_DATASET EXTRACT_
========================================================================

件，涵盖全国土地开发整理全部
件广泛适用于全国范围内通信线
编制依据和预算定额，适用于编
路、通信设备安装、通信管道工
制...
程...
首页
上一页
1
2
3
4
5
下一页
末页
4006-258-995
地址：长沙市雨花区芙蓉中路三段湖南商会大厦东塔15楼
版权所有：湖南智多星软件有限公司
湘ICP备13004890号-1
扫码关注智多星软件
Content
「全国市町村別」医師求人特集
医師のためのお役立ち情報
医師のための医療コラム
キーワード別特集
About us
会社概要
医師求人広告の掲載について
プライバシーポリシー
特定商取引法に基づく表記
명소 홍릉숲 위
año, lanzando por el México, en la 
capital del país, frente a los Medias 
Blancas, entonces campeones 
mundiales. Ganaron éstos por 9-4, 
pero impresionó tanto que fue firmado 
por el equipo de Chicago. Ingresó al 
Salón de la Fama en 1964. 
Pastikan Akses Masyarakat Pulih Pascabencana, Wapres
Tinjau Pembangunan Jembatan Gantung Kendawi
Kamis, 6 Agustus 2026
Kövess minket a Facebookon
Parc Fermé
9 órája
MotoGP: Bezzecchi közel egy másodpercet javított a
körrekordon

========================================================================

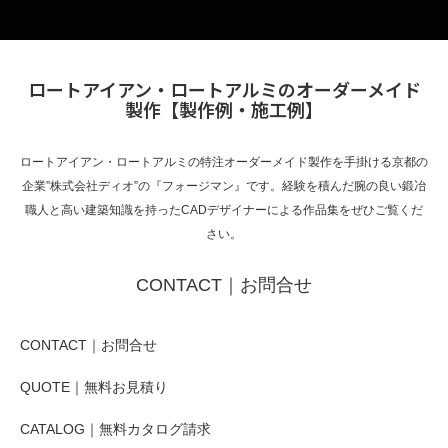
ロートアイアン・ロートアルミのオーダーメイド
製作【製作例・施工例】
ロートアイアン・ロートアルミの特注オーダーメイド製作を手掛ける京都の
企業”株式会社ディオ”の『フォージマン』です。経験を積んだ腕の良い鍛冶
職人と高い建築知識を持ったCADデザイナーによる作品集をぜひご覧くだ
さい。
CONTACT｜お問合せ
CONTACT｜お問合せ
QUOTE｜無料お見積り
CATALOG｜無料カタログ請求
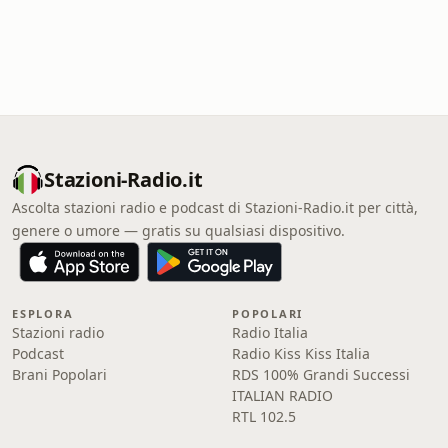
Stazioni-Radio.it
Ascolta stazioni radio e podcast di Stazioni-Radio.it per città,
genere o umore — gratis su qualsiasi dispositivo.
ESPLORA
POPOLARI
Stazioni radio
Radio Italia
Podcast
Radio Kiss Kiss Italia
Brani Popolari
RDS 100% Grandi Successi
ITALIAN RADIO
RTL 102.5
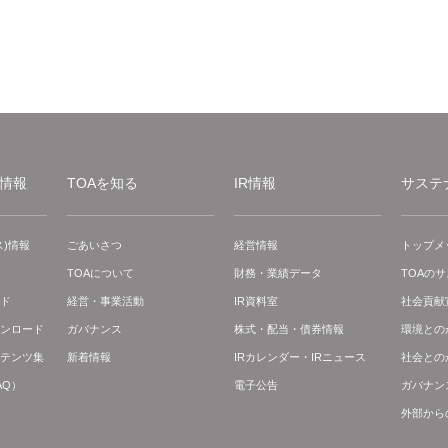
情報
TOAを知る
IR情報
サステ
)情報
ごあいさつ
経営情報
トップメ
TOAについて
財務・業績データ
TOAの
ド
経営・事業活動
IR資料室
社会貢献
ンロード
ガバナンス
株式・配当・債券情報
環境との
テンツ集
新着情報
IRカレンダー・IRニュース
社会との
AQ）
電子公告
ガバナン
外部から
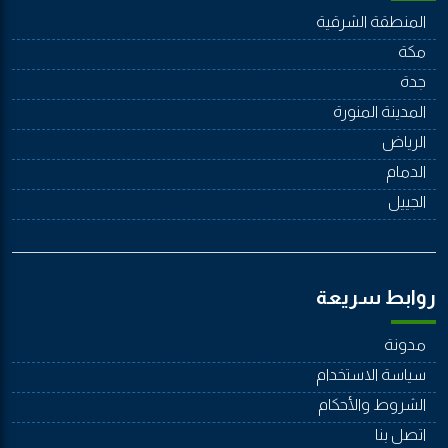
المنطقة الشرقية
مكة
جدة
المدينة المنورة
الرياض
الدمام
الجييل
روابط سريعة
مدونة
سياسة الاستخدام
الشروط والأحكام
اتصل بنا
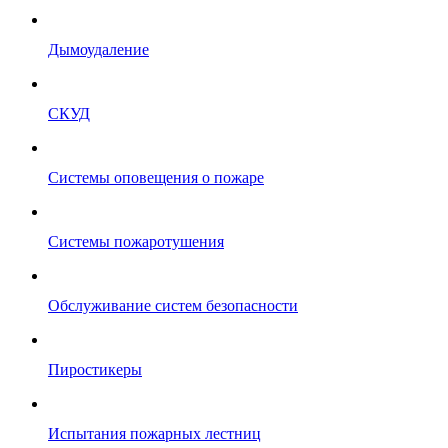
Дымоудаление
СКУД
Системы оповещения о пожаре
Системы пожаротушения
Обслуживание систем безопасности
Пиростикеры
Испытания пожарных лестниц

========================================================================

_REQUIRED ACTION_
The material above holds pictures; leave them out and set down exactly the lines from the line with "ロートアイアン・ロートアルミのオーダーメイド" to the line with "ITALIAN RADIO", both included.

_WRITTEN RESPONSE_
ロートアイアン・ロートアルミのオーダーメイド
製作【製作例・施工例】
ロートアイアン・ロートアルミの特注オーダーメイド製作を手掛ける京都の
企業”株式会社ディオ”の『フォージマン』です。経験を積んだ腕の良い鍛冶
職人と高い建築知識を持ったCADデザイナーによる作品集をぜひご覧くだ
さい。
CONTACT｜お問合せ
CONTACT｜お問合せ
QUOTE｜無料お見積り
CATALOG｜無料カタログ請求
Stazioni-Radio.it
Ascolta stazioni radio e podcast di Stazioni-Radio.it per città,
genere o umore — gratis su qualsiasi dispositivo.
ESPLORA
POPOLARI
Stazioni radio
Radio Italia
Podcast
Radio Kiss Kiss Italia
Brani Popolari
RDS 100% Grandi Successi
ITALIAN RADIO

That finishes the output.